Extracted data entries:
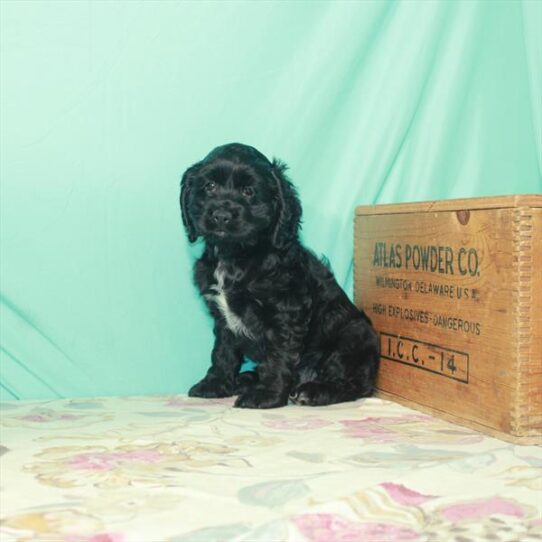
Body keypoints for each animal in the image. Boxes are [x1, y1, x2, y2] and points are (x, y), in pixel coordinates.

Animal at [181, 143, 380, 408]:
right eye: (209, 186)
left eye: (248, 192)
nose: (221, 215)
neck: (236, 255)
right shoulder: (222, 319)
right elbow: (223, 352)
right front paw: (215, 384)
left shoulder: (285, 314)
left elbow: (277, 357)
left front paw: (266, 396)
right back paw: (245, 379)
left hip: (353, 336)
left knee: (353, 384)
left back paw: (313, 391)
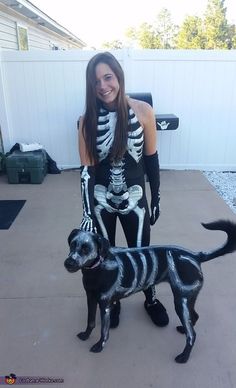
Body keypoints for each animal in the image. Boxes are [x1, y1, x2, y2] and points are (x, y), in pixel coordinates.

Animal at [64, 221, 236, 364]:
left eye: (86, 248)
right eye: (72, 245)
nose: (68, 263)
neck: (97, 268)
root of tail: (196, 256)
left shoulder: (105, 304)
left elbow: (103, 332)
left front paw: (99, 346)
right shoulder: (91, 298)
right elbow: (90, 322)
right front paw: (86, 335)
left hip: (181, 301)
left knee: (192, 335)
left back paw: (184, 357)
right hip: (188, 299)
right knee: (194, 318)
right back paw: (183, 330)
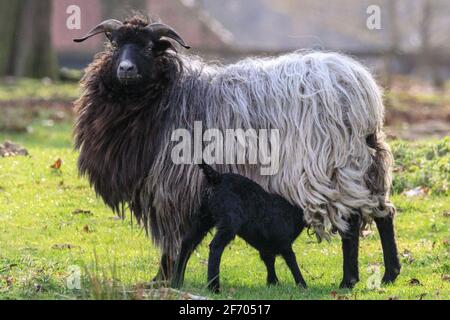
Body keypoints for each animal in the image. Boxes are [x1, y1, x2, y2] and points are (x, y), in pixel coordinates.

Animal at [171, 162, 308, 292]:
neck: (291, 211)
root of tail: (216, 177)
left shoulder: (266, 248)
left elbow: (270, 262)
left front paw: (273, 283)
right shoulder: (284, 242)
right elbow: (291, 261)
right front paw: (302, 285)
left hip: (203, 218)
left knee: (187, 243)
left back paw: (176, 282)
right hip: (230, 221)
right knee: (215, 247)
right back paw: (214, 287)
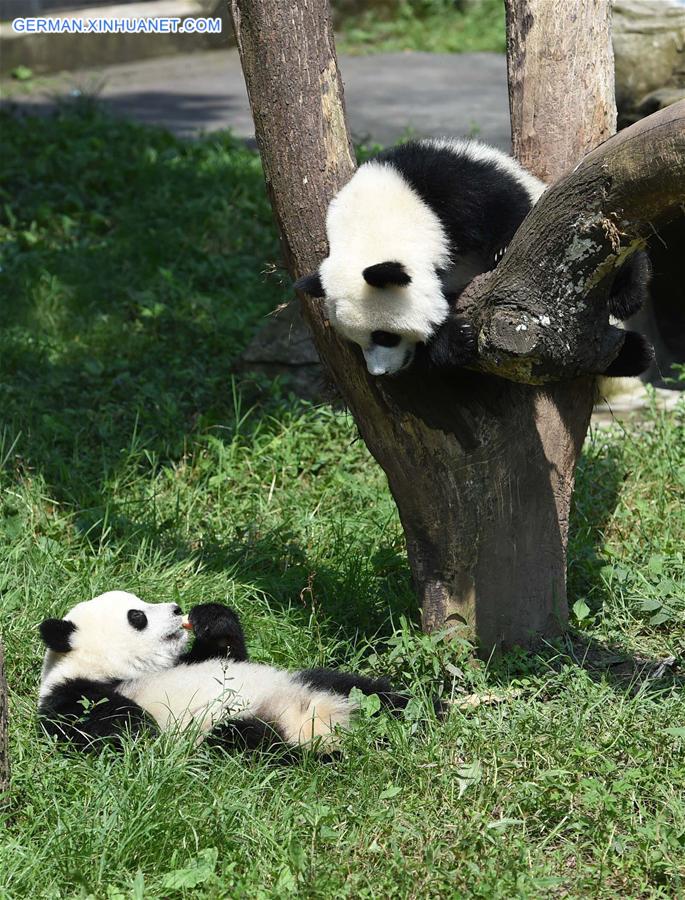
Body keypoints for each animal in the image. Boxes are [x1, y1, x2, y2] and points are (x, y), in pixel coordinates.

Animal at [37, 596, 408, 756]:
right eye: (137, 616)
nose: (176, 610)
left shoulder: (197, 661)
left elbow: (227, 653)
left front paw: (209, 617)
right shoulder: (69, 694)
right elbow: (106, 728)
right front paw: (139, 726)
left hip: (313, 683)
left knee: (369, 691)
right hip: (232, 729)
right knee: (244, 739)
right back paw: (317, 756)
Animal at [296, 137, 652, 380]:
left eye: (384, 336)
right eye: (356, 342)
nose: (380, 373)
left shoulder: (449, 180)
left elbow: (508, 207)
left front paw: (502, 250)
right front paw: (456, 338)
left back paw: (628, 309)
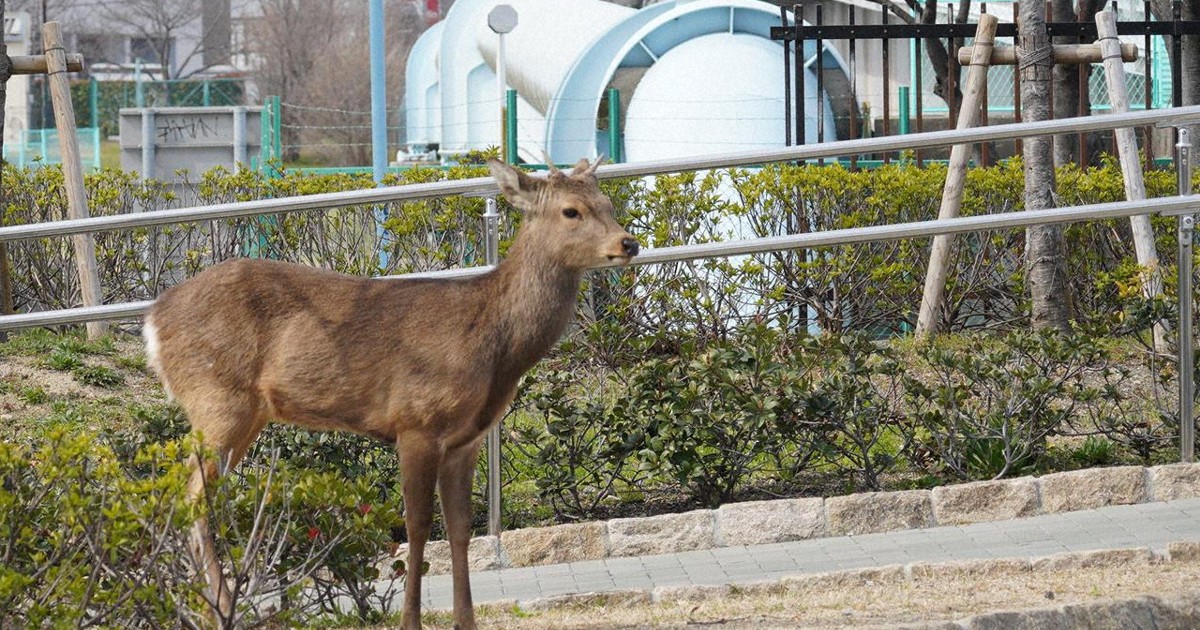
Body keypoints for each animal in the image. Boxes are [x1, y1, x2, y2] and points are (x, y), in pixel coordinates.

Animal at [142, 157, 639, 629]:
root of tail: (153, 319)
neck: (493, 343)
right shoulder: (416, 422)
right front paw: (411, 620)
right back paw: (219, 610)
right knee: (188, 498)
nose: (628, 243)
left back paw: (204, 607)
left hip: (245, 411)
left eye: (608, 204)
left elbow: (461, 528)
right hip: (216, 398)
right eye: (570, 211)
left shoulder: (466, 439)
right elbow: (417, 527)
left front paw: (465, 620)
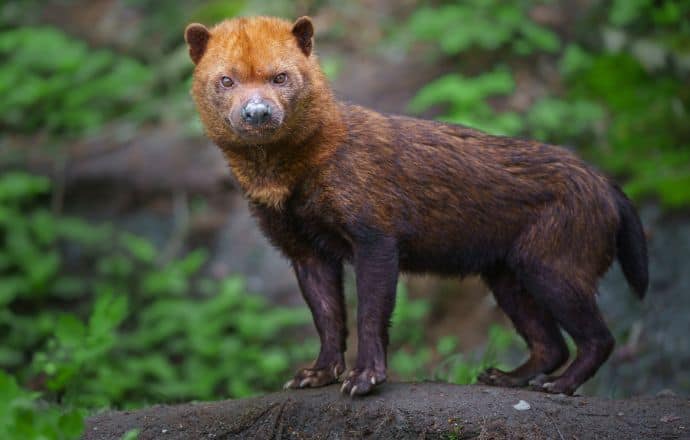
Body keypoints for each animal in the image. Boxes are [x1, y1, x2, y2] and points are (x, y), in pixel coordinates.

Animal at [184, 16, 644, 396]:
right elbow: (328, 317)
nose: (257, 112)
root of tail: (607, 184)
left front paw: (364, 378)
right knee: (551, 345)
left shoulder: (374, 234)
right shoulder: (302, 249)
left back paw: (558, 386)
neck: (291, 186)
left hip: (553, 264)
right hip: (506, 274)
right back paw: (505, 377)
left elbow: (371, 312)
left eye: (281, 76)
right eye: (226, 80)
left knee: (598, 338)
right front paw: (315, 374)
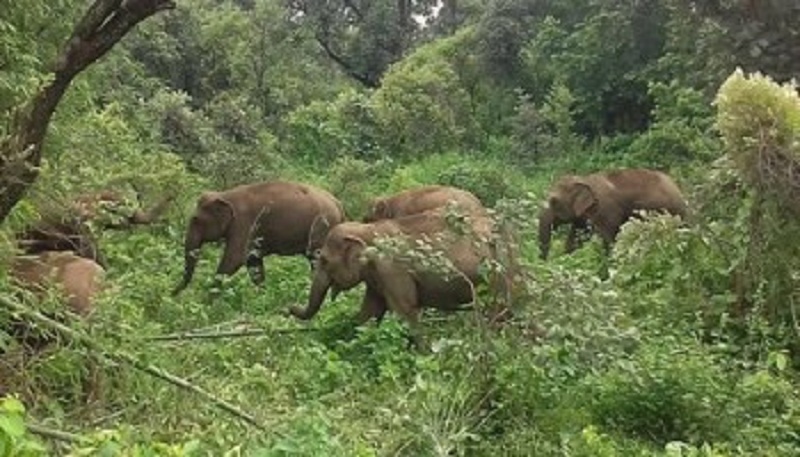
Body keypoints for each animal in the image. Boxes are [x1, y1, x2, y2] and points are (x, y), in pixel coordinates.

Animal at [173, 180, 346, 294]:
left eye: (196, 220)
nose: (172, 294)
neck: (225, 194)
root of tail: (338, 204)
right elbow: (253, 263)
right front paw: (263, 295)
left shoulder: (244, 224)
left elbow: (234, 259)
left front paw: (206, 301)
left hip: (322, 228)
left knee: (316, 260)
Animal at [288, 205, 494, 348]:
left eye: (324, 261)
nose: (289, 307)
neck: (368, 229)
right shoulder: (376, 277)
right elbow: (369, 312)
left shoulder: (392, 270)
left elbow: (406, 311)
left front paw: (424, 356)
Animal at [536, 167, 688, 256]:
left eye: (554, 201)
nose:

* **WHAT YOU HAVE TO DO**:
Leave the pictures out, and transcribe exactly the lines above starting at the one that contains "root of tail: (196, 256)" and ending at the one that contains "left shoulder: (449, 180)".

* **EXPECTED ANSWER**:
root of tail: (196, 256)
left shoulder: (105, 304)
left elbow: (103, 332)
left front paw: (99, 346)
right shoulder: (91, 298)
right elbow: (90, 322)
right front paw: (86, 335)
left hip: (181, 301)
left knee: (192, 335)
left back paw: (184, 357)
right hip: (188, 299)
right knee: (194, 318)
right back paw: (183, 330)
Body keypoints for each animal in the image. Boxes are [x1, y1, x2, y2] and points are (x, y), in pixel coordinates.

Animal at [171, 162, 308, 292]:
neck: (291, 211)
root of tail: (216, 177)
left shoulder: (266, 248)
left elbow: (270, 262)
left front paw: (273, 283)
right shoulder: (284, 242)
right elbow: (291, 261)
right front paw: (302, 285)
left hip: (203, 218)
left knee: (187, 243)
left back paw: (176, 282)
right hip: (230, 221)
right knee: (215, 247)
right back paw: (214, 287)
Body keypoints for each animal in the image. Boxes are [x1, y1, x2, y2] and points are (x, y), in pixel coordinates.

Animal at [37, 596, 408, 756]:
right eye: (137, 616)
nose: (176, 610)
left shoulder: (197, 661)
left elbow: (227, 653)
left front paw: (209, 617)
right shoulder: (69, 694)
right elbow: (106, 728)
right front paw: (139, 726)
left hip: (313, 683)
left knee: (369, 691)
right hip: (232, 729)
right knee: (244, 739)
right back paw: (317, 756)
Animal at [296, 137, 652, 380]:
left eye: (384, 336)
right eye: (356, 342)
nose: (380, 373)
left shoulder: (449, 180)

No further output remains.